Had Spidey been unmasked against his will, I think it would have gone over better, maybe even considered a classic because you have the turmoil of a man having everything ripped away from him in one moment that he's worked his entire adult life to protect. It would have meant more than simply asking May and MJ for permission because "Tony thinks it's a good idea."

It's not that fans are deadset against new ideas, just the way a lot of them have been executed.

> While i can see both sides to this arguement, I think the only reason the arguement exists in the first place is that after Stan Lee left any title he started, the books all got complacent. The writers and editorial staff that came after all realized that these werent there toys to begin with. But what Stan Lee wanted to do to set Marvel apart from D.C. is to have stories that mattered. Stories that changed the characters. There have been a few instances where a writer shook things up.. Frank Miller in Daredevil. The death of Gwen Stacy. Peter Davids run on the Hulk. But I think the major reason people complain about the changes Marvel has made in the last few years is that, after 30 years of the "status quo" all these changes seem so sudden. Comparatively they are coming so fast and by groups that its a shock to the long time readers. I think if Marvel had always been like this, the fans wouldnt be so divided on the issue. Look at Ultimate Spiderman. There have been more changes in 100 issues then all of the 616 spiderverse in the last 30 years. And I dont think that its because its the "alternate spiderman title" so much that its been consistant in its forward momentum. Imagine if Spiderman 616 had been written like that since the beginning. Things like Civil War wouldnt have caused such a divide amungst fans. They would have long ago accepted that change happens at marvel. And personally I dont think all the changes in USM has hurt it at all. It feels natural for the character.

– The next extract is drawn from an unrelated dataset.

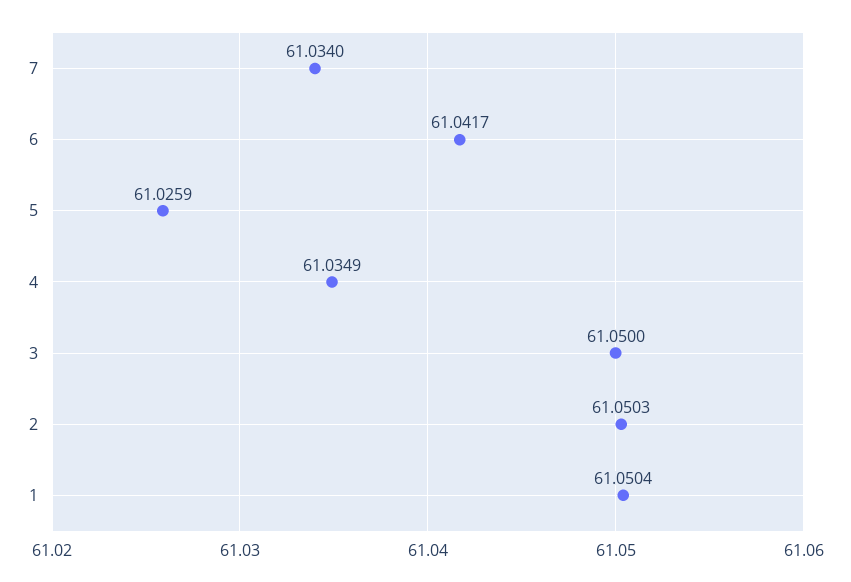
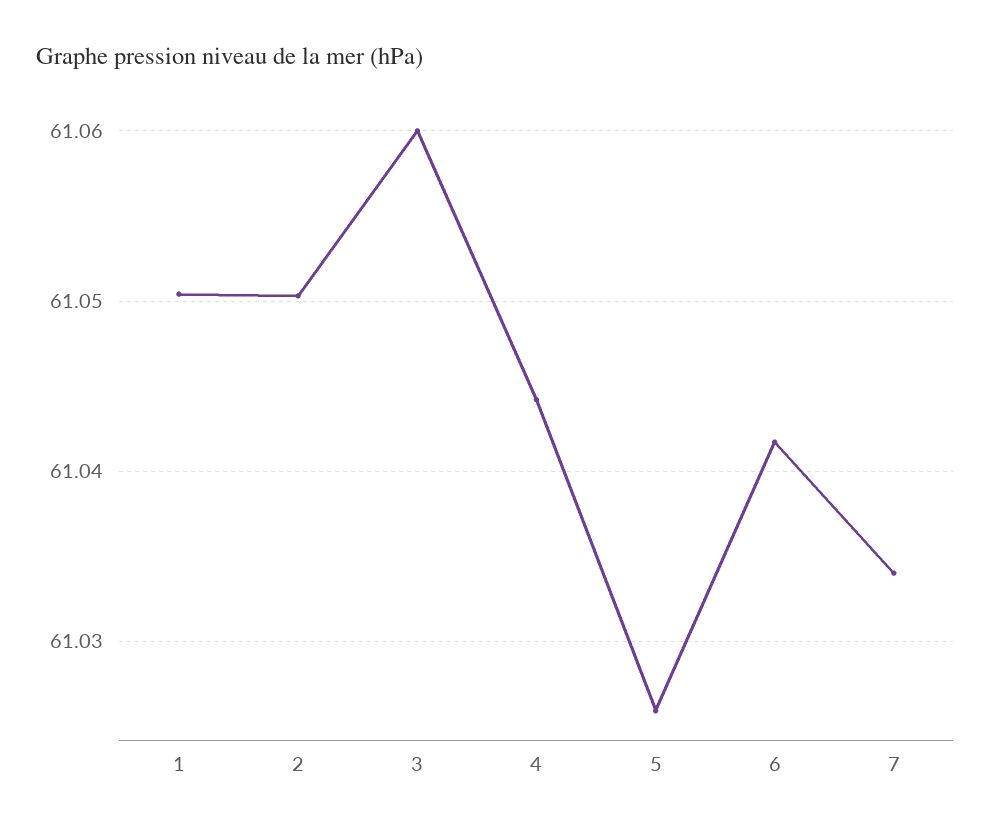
4: 61.0349 -> 61.044
3: 61.05 -> 61.06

> Personnally I always felt the stagnacy of the Marvel U has always hurt it. 40 years of JJJ acting the same. Of Storms claustrophobia, of Rogue not being able to touch anyone. The same Thing/torch fights. Prof X walking.. then not walking then walking then not. The things that made me saddest about Marvel in my years of reading is when i hear the PTB want to go back to the way things were. Making Peter parker the teenage bachalor. Making the Hulk mindless. Making Ghost Rider Johnny Blaze again without any sign that he learned from his experiences. Hell Even putting Scarlet Which back into her old hair and costume after Force works. (I understand it might have not been the most popular look for her.. but show me one woman that modernizes her look.. then goes back to what she was wearing in the 70's)
> Some changes are pretty drastic and unliked. The Iron Man changes for example. And while I agree that it doesnt quite fit his character... At least Marvel is trying something different and not rehashing the whole demon in a bottle like they always tease.

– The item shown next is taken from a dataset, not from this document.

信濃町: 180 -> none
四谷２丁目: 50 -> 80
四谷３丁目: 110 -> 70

> So.. anyone agree? Does anyone think that if Marvel progressed like the Ultimate U for the last 40 years.. would it be better off?
> Brak

> Peter going public with his secret identity is a bad change because it flies in the face of every single instance where he debated coming out before.

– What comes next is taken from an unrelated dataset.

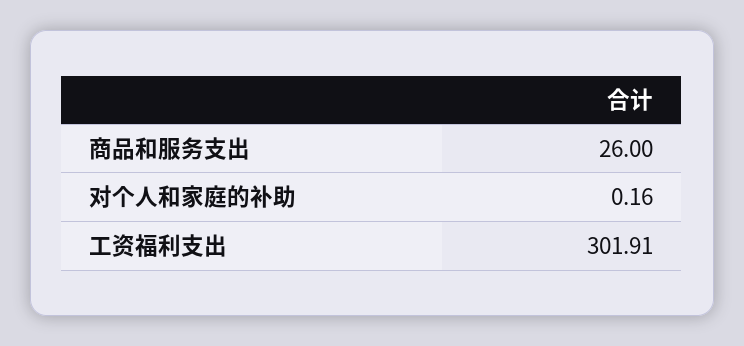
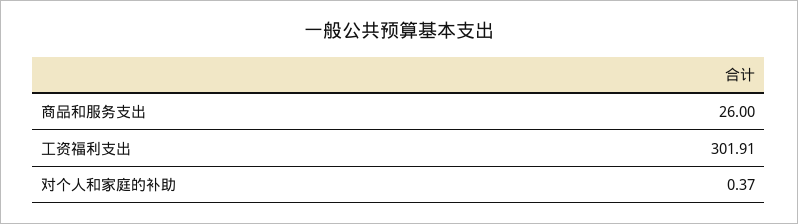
对个人和家庭的补助: 0.16 -> 0.37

In the early days, the only thing that kept him from revealing his identity was the fear that it would shock and hurt Aunt May. Once that element was removed, along with actual encouragement from his family, along with the opportunity to finally get out of his own version of the "Spider-ghetto" (i.e. the years of being regarded as a public meance), it makes abundant sense to me that he would unmask. Was it a bad decision? Of course it was, and in hindsight even he would admit that. And I'm a huge Spidey fan, but it would be inaccurate to say he's incapable of making bad decisions.